Get a pencil or pen, close the door and start filling it in. This can take 2-10 minutes or more, depending on how detailed you get.

  1. Pick an event or a pressure that’s on your mind. Write this in the event/pressure space.
  2. Ask yourself, “Why is it stressful to me?” Write down any thoughts or feelings you have about why you find this event or pressure stressful.
  3. Ask yourself, “What do I do?” This could be any action, or non-action that you take in response to the feeling or thoughts you’ve written down.
  4. Ask yourself, “What do I think?”   Explore the thoughts you have. Write them down.
  5. Ask yourself, “What do I feel?” Explore your feelings and write them down.
  6. Ask yourself, “ Is it working? Does my response remove or minimize the stress?”
  7. Ask yourself, “Is it not working? Does my response add stress?”
  8. Are you experiencing symptoms that you attribute to stress? If so, write these down.

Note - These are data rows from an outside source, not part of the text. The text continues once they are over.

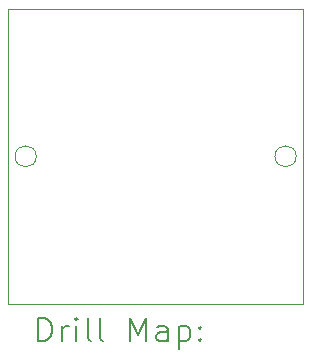
<source format=gbr>
%TF.GenerationSoftware,KiCad,Pcbnew,8.0.1*%
%TF.CreationDate,2024-07-01T16:18:09-04:00*%
%TF.ProjectId,btn,62746e2e-6b69-4636-9164-5f7063625858,rev?*%
%TF.SameCoordinates,Original*%
%TF.FileFunction,Drillmap*%
%TF.FilePolarity,Positive*%
%FSLAX45Y45*%
G04 Gerber Fmt 4.5, Leading zero omitted, Abs format (unit mm)*
G04 Created by KiCad (PCBNEW 8.0.1) date 2024-07-01 16:18:09*
%MOMM*%
%LPD*%
G01*
G04 APERTURE LIST*
%ADD10C,0.100000*%
%ADD11C,0.200000*%
G04 APERTURE END LIST*
D10*
X12240000Y-8250000D02*
G75*
G02*
X12060000Y-8250000I-90000J0D01*
G01*
X12060000Y-8250000D02*
G75*
G02*
X12240000Y-8250000I90000J0D01*
G01*
X14440000Y-8250000D02*
G75*
G02*
X14260000Y-8250000I-90000J0D01*
G01*
X14260000Y-8250000D02*
G75*
G02*
X14440000Y-8250000I90000J0D01*
G01*
X14500000Y-7000000D02*
X12000000Y-7000000D01*
X14500000Y-9500000D02*
X14500000Y-7000000D01*
X12000000Y-9500000D02*
X14500000Y-9500000D01*
X12000000Y-7000000D02*
X12000000Y-9500000D01*
D11*
X12255777Y-9816484D02*
X12255777Y-9616484D01*
X12255777Y-9616484D02*
X12303396Y-9616484D01*
X12303396Y-9616484D02*
X12331967Y-9626008D01*
X12331967Y-9626008D02*
X12351015Y-9645055D01*
X12351015Y-9645055D02*
X12360539Y-9664103D01*
X12360539Y-9664103D02*
X12370062Y-9702198D01*
X12370062Y-9702198D02*
X12370062Y-9730770D01*
X12370062Y-9730770D02*
X12360539Y-9768865D01*
X12360539Y-9768865D02*
X12351015Y-9787912D01*
X12351015Y-9787912D02*
X12331967Y-9806960D01*
X12331967Y-9806960D02*
X12303396Y-9816484D01*
X12303396Y-9816484D02*
X12255777Y-9816484D01*
X12455777Y-9816484D02*
X12455777Y-9683150D01*
X12455777Y-9721246D02*
X12465301Y-9702198D01*
X12465301Y-9702198D02*
X12474824Y-9692674D01*
X12474824Y-9692674D02*
X12493872Y-9683150D01*
X12493872Y-9683150D02*
X12512920Y-9683150D01*
X12579586Y-9816484D02*
X12579586Y-9683150D01*
X12579586Y-9616484D02*
X12570062Y-9626008D01*
X12570062Y-9626008D02*
X12579586Y-9635531D01*
X12579586Y-9635531D02*
X12589110Y-9626008D01*
X12589110Y-9626008D02*
X12579586Y-9616484D01*
X12579586Y-9616484D02*
X12579586Y-9635531D01*
X12703396Y-9816484D02*
X12684348Y-9806960D01*
X12684348Y-9806960D02*
X12674824Y-9787912D01*
X12674824Y-9787912D02*
X12674824Y-9616484D01*
X12808158Y-9816484D02*
X12789110Y-9806960D01*
X12789110Y-9806960D02*
X12779586Y-9787912D01*
X12779586Y-9787912D02*
X12779586Y-9616484D01*
X13036729Y-9816484D02*
X13036729Y-9616484D01*
X13036729Y-9616484D02*
X13103396Y-9759341D01*
X13103396Y-9759341D02*
X13170062Y-9616484D01*
X13170062Y-9616484D02*
X13170062Y-9816484D01*
X13351015Y-9816484D02*
X13351015Y-9711722D01*
X13351015Y-9711722D02*
X13341491Y-9692674D01*
X13341491Y-9692674D02*
X13322443Y-9683150D01*
X13322443Y-9683150D02*
X13284348Y-9683150D01*
X13284348Y-9683150D02*
X13265301Y-9692674D01*
X13351015Y-9806960D02*
X13331967Y-9816484D01*
X13331967Y-9816484D02*
X13284348Y-9816484D01*
X13284348Y-9816484D02*
X13265301Y-9806960D01*
X13265301Y-9806960D02*
X13255777Y-9787912D01*
X13255777Y-9787912D02*
X13255777Y-9768865D01*
X13255777Y-9768865D02*
X13265301Y-9749817D01*
X13265301Y-9749817D02*
X13284348Y-9740293D01*
X13284348Y-9740293D02*
X13331967Y-9740293D01*
X13331967Y-9740293D02*
X13351015Y-9730770D01*
X13446253Y-9683150D02*
X13446253Y-9883150D01*
X13446253Y-9692674D02*
X13465301Y-9683150D01*
X13465301Y-9683150D02*
X13503396Y-9683150D01*
X13503396Y-9683150D02*
X13522443Y-9692674D01*
X13522443Y-9692674D02*
X13531967Y-9702198D01*
X13531967Y-9702198D02*
X13541491Y-9721246D01*
X13541491Y-9721246D02*
X13541491Y-9778389D01*
X13541491Y-9778389D02*
X13531967Y-9797436D01*
X13531967Y-9797436D02*
X13522443Y-9806960D01*
X13522443Y-9806960D02*
X13503396Y-9816484D01*
X13503396Y-9816484D02*
X13465301Y-9816484D01*
X13465301Y-9816484D02*
X13446253Y-9806960D01*
X13627205Y-9797436D02*
X13636729Y-9806960D01*
X13636729Y-9806960D02*
X13627205Y-9816484D01*
X13627205Y-9816484D02*
X13617682Y-9806960D01*
X13617682Y-9806960D02*
X13627205Y-9797436D01*
X13627205Y-9797436D02*
X13627205Y-9816484D01*
X13627205Y-9692674D02*
X13636729Y-9702198D01*
X13636729Y-9702198D02*
X13627205Y-9711722D01*
X13627205Y-9711722D02*
X13617682Y-9702198D01*
X13617682Y-9702198D02*
X13627205Y-9692674D01*
X13627205Y-9692674D02*
X13627205Y-9711722D01*
M02*

</source>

This is a self-exploration method that you can use when you encounter a stressful situation. Make a chart today. Do another one tomorrow. Pick the same event or situation. Pick a new event or situation. Get in the habit of making a map to see what’s going on when you get stressed. Over the next two weeks, make a map whenever you want to get the big picture of why you feel stressed out.

Keep these charts in a file, and after two weeks put several charts together and see what patterns you notice. Once you see what’s going on, you may find yourself making different choices simply because you’ve got the big picture.


Take This With You:

As often as you like over the next two weeks: Make a map using the Stress Cycle method to review an event or situation that you feel stressed about.